Dans son discours d’aujourd’hui au palais de Carthage, à l’occasion du 57ème anniversaire de l’Indépendance de la Tunisie, le président Moncef Marzouki a abordé le sujet des ligues de Protection de la Révolution. Et le moins que l’on puisse dire, c’est que le président a pris pas mal de monde à contre-pied.
En effet, Marzouki a pointé du doigt la violence, qui ne cesse d’augmenter, affirmant que la révolution a une armée et des institutions pour la protéger et, en ce sens, il n’y a nul besoin d’organismes pour le faire. Surtout lorsque ces organismes peuvent se transformer en des milices partisanes.
Le président s’est adressé alors aux membres des LPR, leur demandant purement et simplement de transformer leurs organisations en des associations civiles s’engageant à agir et œuvrer dans la construction culturelle et politique. L’Etat sera ensuite le garant du contrôle des activités de ces associations et pourra éventuellement les dissoudre si leur caractère violent est prouvé.
En gros donc, Marzouki appelle implicitement à la dissolution des LPR. Un revirement de situation notable mais intriguant. Petit rappel des faits. Le 12 janvier dernier, soit il y a à peine trois mois, Moncef Marzouki recevait au Palais de Carthage une délégation des ligues de protection de Révolution.Ces dernières étaient déjà très critiquées, à l’époque, pour leur violence, notamment lors des meetings organisés par certains partis de l’opposition. A Tataouine, en octobre dernier, leur barbarie avait déjà coûté la vie à Lotfi Nakdh.
Cette visite des LPR à Carthage a fait réagir, voire scandalisé divers hommes politiques ainsi que la société civile. Issam Chebbi avait qualifié cette rencontre, qui s’inscrivait dans le cadre du dialogue national que souhaitait instaurer Marzouki, de grande erreur.

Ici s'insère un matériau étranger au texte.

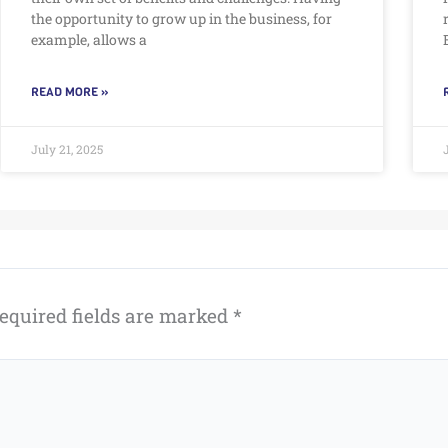
the opportunity to grow up in the business, for
example, allows a
READ MORE »
July 21, 2025
equired fields are marked
*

Outre Ennahdha, le CPR (le parti de Marzouki) a longtemps et même aveuglement défendu ces LPR. Son désormais ex-secrétaire général, Mohamed Abbou, jouait à merveille le rôle du parfait avocat du diable. Le 11 mars dernier, Imed Daïmi, directeur du cabinet présidentiel, s’est même prononcé contre une loi appelant à la dissolution de ces Ligues.
Pourquoi ce changement de position de la part de la Présidence ? Moncef Marzouki vient-il de réaliser que ces LPR représentent un danger pour le processus démocratique du pays ? Si oui, pourquoi aussi tardivement ?
Pourquoi Moncef Marzouki attend-il les grands rassemblements pour prendre telle ou telle position ? Faut-il rappeler que ce n’est qu’au cours du congrès du CPR, en août dernier, que le président s’est «enfin» permis de critiquer son allié Ennahdha…
Rappelons qu’il y a deux semaines, la présidence du gouvernement a chargé le contentieux de l’Etat de poursuivre en justice ces mêmes ligues de protection de la Révolution pour leur violence et a réclamé leur dissolution.